### THE DATA

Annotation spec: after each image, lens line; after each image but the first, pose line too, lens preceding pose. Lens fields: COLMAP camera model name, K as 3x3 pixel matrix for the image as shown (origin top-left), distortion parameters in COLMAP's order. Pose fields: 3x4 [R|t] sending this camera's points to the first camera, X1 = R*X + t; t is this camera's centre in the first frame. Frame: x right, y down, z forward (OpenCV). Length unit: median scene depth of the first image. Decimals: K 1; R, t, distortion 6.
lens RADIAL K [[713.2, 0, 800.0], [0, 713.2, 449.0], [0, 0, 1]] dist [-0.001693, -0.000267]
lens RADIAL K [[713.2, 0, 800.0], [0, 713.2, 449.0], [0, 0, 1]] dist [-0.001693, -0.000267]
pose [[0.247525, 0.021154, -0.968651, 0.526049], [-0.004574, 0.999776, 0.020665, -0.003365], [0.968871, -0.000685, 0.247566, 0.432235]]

######

TRY IT: Render all the material above as a two-column CSV with the headers "prompt" and "response", one row for each piece of material holding its text and its answer. Put each value in a single quoted field and turn any line breaks into spaces.

THE ANSWER:
prompt,response
"Annotation spec: after each image, lens line; after each image but the first, pose line too, lens preceding pose. Lens fields: COLMAP camera model name, K as 3x3 pixel matrix for the image as shown (origin top-left), distortion parameters in COLMAP's order. Pose fields: 3x4 [R|t] sending this camera's points to the first camera, X1 = R*X + t; t is this camera's centre in the first frame. Frame: x right, y down, z forward (OpenCV). Length unit: median scene depth of the first image. Decimals: K 1; R, t, distortion 6.","lens RADIAL K [[713.2, 0, 800.0], [0, 713.2, 449.0], [0, 0, 1]] dist [-0.001693, -0.000267] lens RADIAL K [[713.2, 0, 800.0], [0, 713.2, 449.0], [0, 0, 1]] dist [-0.001693, -0.000267] pose [[0.247525, 0.021154, -0.968651, 0.526049], [-0.004574, 0.999776, 0.020665, -0.003365], [0.968871, -0.000685, 0.247566, 0.432235]]"